Bolsonaro não tem ninguém com força nacional à sua imagem e semelhança
“A solidão do chefão preso pode ser um drama menor e momentâneo diante da ameaça de ausência de futuro”, escreve Moisés Mendes
A unção de Flávio expôs o maior drama pessoal e político de Bolsonaro. O chefe da organização criminosa não tem com quem contar com a certeza de que é a sua criatura, mesmo que finja que o filho poderá salvar o bolsonarismo e levar adiante sua herança.
Há um trágico déficit de futuro para Bolsonaro. Quem do bolsonarismo autêntico se salva hoje da sequência de derrotas iniciada em 2022 e que teve desfecho no fracasso do 8 de janeiro? Quem está vivo?
Bolsonaro e os generais estão presos, Eduardo fugiu, Tarcísio de Freitas se encolheu, Carla Zambelli é foragida, Flávio é um desastre como pré-candidato a presidente, os chefes das gangues das emendas estão sendo alcançados e Michelle foi aconselhada a voltar a ser dona de casa pela própria família.

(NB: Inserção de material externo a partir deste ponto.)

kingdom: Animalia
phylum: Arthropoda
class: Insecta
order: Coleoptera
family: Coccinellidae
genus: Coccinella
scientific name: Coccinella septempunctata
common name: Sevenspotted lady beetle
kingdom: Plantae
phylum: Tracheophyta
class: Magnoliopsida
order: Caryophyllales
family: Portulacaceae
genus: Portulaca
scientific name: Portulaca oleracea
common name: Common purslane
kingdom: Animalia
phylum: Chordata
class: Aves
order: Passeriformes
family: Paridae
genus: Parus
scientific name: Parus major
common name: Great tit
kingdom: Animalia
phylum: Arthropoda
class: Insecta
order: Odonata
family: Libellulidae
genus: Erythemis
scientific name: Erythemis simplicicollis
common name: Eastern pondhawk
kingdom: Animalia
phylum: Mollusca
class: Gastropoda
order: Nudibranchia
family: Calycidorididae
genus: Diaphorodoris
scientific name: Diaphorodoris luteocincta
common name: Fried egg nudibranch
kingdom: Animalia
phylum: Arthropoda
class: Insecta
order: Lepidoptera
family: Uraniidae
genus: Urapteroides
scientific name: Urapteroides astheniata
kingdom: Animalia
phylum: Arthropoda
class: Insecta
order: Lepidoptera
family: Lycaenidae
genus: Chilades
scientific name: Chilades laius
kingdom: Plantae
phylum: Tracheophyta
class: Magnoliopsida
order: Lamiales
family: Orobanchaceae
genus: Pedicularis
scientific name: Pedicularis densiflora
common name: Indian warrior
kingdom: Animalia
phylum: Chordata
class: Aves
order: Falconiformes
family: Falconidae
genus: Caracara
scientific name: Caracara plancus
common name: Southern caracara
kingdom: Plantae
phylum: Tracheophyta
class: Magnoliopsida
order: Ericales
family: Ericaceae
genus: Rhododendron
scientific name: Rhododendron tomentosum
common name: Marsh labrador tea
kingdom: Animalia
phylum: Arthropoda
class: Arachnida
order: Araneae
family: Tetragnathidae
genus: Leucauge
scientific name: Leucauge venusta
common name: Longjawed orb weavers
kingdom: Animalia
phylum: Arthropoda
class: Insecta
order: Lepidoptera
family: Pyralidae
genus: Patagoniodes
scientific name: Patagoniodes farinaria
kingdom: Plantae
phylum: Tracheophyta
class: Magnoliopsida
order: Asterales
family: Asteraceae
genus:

O único bolsonarista raiz em ascensão é Carlos Bolsonaro. É o mais forte candidato da direita ao Senado por Santa Catarina e um dos nomes considerados eleitos no Brasil um ano antes da eleição.
Foi o que sobrou. Carluxo é hoje a maior expressão da extrema direita genuína com alguma garantia de futuro. Todo o resto é incógnita. Nomes que até 2022 eram do alicerce do bolsonarismo, com ou sem mandatos, e que tentaram resistir na gritaria, hoje não significam nada. Nem Malafaia.
Bolsonaro preso, refletindo à noite sobre seu futuro e olhando para o teto do quarto, pode até enxergar anjos voando, mas não enxerga sustentação e renovação para o seu bolsonarismo, só para o bolsonarismo dos outros. Não há como enxergar herdeiros nos que estão aí.
Quem irá sucedê-lo à sua imagem e semelhança? Hoje, não há ninguém, nem mesmo Nikolas Ferreira, que tem base, tem voto, é um jovem de Deus e da família, tem ódio, tem preconceito, mas não tem estatura de líder fascista, ou não estaria batendo boca com Eduardo. Nikolas tem talento para atuar no time B da briga de rua do bolsonarismo.
Não há nem nos Estados ninguém com expressão nacional que possa se apresentar como herdeiro fiel e legítimo do gene de Bolsonaro. É um drama sem saída, sabendo-se dos limites impostos a Michelle e das fragilidades dos filhos.
O que já temos sob a inspiração de Bolsonaro, porque ele criou um modelo de conduta na direita, é o fascismo sem Bolsonaro. A velha direita terá, principalmente no Sul, o nariz de Bolsonaro, as orelhas de Bolsonaro, a boca e até o isso daí de Bolsonaro, sem ser uma criatura de Bolsonaro.
É a situação enfrentada pelo chefe da organização criminosa. Ele sabe que, se o filho mais agressivo estivesse no Brasil, nem Eduardo seria esse herdeiro, por falta de traquejo e de confiança da própria direita.
A escolha de Flávio como ungido é seu gesto desesperado, por não confiar em mais ninguém e por acreditar que pode acontecer em 2026 o milagre da multiplicação das direitas em 2018.
Bolsonaro tem no seu entorno muita quantidade, mas sem qualidade. Tem gente gritando, mas sem condições de assustar. Tem o suporte dos que sempre estão ao seu lado, mas nos quais ele não confia.
Tem um presente precário e instável e não tem nada que assegure sua permanência, mesmo como memória, na base social que o sustentou a partir de 2018.
A base eleitoral de Bolsonaro, viciada em bolsonarismo, pode até manter a essência das ideias do chefe criminoso. Mas com Bolsonaro como morto político e com a direita tomada de falsos bolsonaristas.
Bolsonaro fracassou. O único êxito inquestionável dele, planejado nos detalhes, foi o genocídio da pandemia. O resto todo é derrota, da tentativa de reeleição ao golpe, incluindo a incapacidade de criar um discípulo com capacidade de liderança.
Carluxo salva a família e o núcleo fiel que ainda deve favores a Bolsonaro. A solidão do chefe preso pode ser um drama menor e momentâneo diante da total ausência de futuro de curto ou médio prazo. O neobolsonarismo é uma tubaína que não depende do comando de Bolsonaro.
* Este é um artigo de opinião, de responsabilidade do autor, e não reflete a opinião do Brasil 247.